The killing of up to 50 ethnic Kikuyus in the Rift Valley city of Eldoret brought the death toll from four days of rioting to more than 275, raising fears of further unrest in what has been one of Africa’s most stable democracies.

This, and the slaying of an American diplomat and his driver, comes on the heels of the corrupted reelection of Kenyan President Mwai Kibaki.

President Mwai Kibaki, who was swiftly inaugurated for a second term Sunday after a vote that critics said was rigged, called for a meeting with his political opponents — a significant softening of tone for a man who rarely speaks to the press and who vowed to crack down on rioters.

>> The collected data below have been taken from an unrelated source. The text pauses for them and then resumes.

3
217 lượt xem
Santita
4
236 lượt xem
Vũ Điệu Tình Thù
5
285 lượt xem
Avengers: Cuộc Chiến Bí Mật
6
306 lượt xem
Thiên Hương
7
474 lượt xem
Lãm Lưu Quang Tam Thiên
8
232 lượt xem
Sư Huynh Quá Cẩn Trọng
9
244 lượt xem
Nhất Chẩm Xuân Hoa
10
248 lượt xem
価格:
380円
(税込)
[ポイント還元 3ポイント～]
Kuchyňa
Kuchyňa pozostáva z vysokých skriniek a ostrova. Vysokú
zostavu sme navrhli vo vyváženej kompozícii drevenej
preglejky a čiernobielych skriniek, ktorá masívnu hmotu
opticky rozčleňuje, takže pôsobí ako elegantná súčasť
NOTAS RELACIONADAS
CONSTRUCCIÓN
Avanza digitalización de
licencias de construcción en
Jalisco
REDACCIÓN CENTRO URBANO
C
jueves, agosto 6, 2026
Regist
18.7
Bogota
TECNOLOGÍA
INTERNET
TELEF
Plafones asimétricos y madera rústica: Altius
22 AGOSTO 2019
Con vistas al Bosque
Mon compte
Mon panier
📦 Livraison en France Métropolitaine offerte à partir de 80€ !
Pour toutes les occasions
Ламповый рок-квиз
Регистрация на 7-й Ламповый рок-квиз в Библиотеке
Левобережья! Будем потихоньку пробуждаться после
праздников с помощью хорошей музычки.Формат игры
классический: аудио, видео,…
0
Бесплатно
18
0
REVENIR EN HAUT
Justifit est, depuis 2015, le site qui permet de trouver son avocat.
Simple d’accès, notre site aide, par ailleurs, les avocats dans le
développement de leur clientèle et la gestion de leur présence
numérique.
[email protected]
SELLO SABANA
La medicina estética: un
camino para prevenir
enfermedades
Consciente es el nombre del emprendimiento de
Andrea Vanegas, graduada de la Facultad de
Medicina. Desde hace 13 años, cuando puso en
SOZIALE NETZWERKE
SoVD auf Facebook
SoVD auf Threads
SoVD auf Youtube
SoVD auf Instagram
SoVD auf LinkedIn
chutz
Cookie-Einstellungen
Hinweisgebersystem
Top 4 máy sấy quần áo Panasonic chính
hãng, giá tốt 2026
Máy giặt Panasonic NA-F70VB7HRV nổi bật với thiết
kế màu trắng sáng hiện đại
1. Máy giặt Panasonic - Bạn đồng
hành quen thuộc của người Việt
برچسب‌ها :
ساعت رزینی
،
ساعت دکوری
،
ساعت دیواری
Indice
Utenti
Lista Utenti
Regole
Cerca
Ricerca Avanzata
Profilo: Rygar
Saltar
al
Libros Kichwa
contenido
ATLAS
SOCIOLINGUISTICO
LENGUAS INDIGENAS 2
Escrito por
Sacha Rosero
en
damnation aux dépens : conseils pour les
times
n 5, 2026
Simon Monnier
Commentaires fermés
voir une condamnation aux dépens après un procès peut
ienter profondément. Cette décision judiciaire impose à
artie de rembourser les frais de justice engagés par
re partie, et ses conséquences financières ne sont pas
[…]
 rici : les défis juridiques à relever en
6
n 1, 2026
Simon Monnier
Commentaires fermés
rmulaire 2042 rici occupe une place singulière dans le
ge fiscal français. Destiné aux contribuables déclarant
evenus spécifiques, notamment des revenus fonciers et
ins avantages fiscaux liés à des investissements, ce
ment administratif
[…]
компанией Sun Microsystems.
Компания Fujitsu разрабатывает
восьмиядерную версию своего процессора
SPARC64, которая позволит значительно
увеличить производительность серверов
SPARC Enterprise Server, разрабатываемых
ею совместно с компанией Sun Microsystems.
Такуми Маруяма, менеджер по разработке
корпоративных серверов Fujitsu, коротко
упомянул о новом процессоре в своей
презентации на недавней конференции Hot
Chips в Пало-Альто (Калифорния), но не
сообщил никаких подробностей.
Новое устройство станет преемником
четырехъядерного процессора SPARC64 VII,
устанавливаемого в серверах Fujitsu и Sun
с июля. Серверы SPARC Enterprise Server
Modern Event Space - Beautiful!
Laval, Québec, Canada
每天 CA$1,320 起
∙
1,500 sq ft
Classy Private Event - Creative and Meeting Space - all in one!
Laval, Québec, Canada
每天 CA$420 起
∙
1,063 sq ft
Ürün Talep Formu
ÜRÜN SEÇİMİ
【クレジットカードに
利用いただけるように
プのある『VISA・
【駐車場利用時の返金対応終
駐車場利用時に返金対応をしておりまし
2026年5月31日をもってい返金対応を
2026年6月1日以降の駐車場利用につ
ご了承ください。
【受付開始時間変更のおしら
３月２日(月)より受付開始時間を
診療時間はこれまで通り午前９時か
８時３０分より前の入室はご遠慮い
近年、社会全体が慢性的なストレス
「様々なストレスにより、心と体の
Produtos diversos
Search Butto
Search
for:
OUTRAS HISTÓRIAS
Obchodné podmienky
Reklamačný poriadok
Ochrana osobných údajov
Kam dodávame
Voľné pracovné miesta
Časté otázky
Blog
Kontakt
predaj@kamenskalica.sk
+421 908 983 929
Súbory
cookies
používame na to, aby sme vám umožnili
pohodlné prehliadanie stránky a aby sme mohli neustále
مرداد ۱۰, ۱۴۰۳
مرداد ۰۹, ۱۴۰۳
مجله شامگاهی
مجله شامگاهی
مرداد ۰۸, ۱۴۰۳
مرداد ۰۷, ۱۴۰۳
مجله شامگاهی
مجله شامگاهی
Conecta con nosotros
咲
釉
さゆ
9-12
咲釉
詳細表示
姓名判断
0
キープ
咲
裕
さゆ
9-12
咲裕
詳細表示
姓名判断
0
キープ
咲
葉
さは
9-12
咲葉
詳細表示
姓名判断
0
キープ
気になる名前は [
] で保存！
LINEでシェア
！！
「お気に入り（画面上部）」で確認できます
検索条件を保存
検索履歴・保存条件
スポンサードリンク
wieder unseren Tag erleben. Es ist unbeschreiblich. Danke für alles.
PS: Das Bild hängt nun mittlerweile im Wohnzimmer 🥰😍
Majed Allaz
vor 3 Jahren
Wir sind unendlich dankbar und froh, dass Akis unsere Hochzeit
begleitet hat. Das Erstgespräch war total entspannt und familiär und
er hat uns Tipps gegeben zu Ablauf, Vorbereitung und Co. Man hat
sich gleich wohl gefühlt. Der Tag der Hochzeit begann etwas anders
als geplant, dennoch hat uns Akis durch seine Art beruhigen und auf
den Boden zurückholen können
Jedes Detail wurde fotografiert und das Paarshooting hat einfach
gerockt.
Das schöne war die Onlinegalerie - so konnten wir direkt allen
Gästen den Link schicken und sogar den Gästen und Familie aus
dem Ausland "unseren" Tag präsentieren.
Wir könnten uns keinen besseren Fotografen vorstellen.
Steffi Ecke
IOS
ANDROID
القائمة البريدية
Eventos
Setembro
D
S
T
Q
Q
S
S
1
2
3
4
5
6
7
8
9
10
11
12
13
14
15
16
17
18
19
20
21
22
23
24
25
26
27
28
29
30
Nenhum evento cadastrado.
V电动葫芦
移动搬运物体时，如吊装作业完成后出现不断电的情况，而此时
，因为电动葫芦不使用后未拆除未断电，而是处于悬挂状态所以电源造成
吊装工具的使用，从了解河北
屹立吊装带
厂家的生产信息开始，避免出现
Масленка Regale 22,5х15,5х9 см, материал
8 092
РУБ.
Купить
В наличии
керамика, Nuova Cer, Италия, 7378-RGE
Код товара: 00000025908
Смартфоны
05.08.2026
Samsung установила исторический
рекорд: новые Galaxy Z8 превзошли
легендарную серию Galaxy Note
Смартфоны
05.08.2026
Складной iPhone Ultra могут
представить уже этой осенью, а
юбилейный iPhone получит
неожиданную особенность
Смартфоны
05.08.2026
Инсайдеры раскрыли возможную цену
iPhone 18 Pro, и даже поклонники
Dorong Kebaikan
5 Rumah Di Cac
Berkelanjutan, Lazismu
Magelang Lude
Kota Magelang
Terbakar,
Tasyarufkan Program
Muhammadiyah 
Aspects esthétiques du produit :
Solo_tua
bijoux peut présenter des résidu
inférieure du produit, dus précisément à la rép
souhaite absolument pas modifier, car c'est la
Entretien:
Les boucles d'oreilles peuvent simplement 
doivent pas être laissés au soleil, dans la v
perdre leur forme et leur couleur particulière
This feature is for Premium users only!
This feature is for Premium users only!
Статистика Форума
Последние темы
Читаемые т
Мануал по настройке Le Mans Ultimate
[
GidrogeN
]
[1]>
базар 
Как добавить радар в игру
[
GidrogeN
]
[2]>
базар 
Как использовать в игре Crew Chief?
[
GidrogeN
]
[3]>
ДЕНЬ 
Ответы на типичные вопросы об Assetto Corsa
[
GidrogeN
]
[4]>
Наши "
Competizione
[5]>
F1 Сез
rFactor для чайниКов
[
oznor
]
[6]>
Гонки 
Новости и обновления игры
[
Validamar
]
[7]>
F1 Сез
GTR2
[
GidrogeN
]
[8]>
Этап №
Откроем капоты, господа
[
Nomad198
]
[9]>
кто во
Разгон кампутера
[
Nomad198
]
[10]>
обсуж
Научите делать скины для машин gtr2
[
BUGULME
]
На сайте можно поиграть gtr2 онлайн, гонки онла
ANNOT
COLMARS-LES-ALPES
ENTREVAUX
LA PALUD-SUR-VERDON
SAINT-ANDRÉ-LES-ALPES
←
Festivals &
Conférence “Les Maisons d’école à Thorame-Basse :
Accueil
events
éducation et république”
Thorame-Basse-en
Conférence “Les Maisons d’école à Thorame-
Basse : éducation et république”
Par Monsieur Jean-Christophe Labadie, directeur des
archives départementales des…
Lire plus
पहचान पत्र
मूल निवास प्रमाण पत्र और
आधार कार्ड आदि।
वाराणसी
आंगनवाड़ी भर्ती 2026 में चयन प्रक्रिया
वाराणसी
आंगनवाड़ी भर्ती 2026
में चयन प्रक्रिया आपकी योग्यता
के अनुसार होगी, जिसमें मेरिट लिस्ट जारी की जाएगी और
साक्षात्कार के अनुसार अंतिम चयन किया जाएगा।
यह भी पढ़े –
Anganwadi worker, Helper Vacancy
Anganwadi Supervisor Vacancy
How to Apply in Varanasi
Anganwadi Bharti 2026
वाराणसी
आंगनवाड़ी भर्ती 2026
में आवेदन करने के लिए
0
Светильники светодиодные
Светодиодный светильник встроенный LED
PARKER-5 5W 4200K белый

But opposition candidate Raila Odinga refused, saying he would meet Kibaki only “if he announces that he was not elected.” Odinga accused the government of stoking the chaos, telling The Associated Press in an interview that Kibaki’s administration “is guilty, directly, of genocide.”

As for the American diplomat, we now have more details on him. His name was John Michael Granville, 33, and worked for USAID.

A US diplomat and his driver were shot dead in a possible terror attack in Sudan yesterday while returning home from a new year party at the British Embassy in Khartoum.

John Michael Granville, 33, who worked for the US Agency for International Development, reportedly left the party and dropped off another person before being shot five times at close range at about 4am as he returned to his home near the UN compound in Khartoum.

Mr Granville underwent surgery but died several hours later. Abdel Rahman Abbas, 40, his Sudanese driver, died immediately.

The shooting resembled the murder of Laurence Foley, a US aid official shot outside his home in Amman, the Jordanian capital, in 2002. A military court in Jordan imposed the death penalty on eight Islamic militants linked to al-Qaeda – six of them in absentia… the shootings came a day after the UN took over command of the African Union peacekeeping force in Darfur. On Monday President Bush signed a law making it easier for US investment managers to divest from Sudan. Osama bin Laden, the al-Qaeda leader, has called for militants to attack UN peacekeepers in Sudan.

Mr. Granville was very devoted to his work in Africa, saying “he wouldn’t want to be doing anything else”.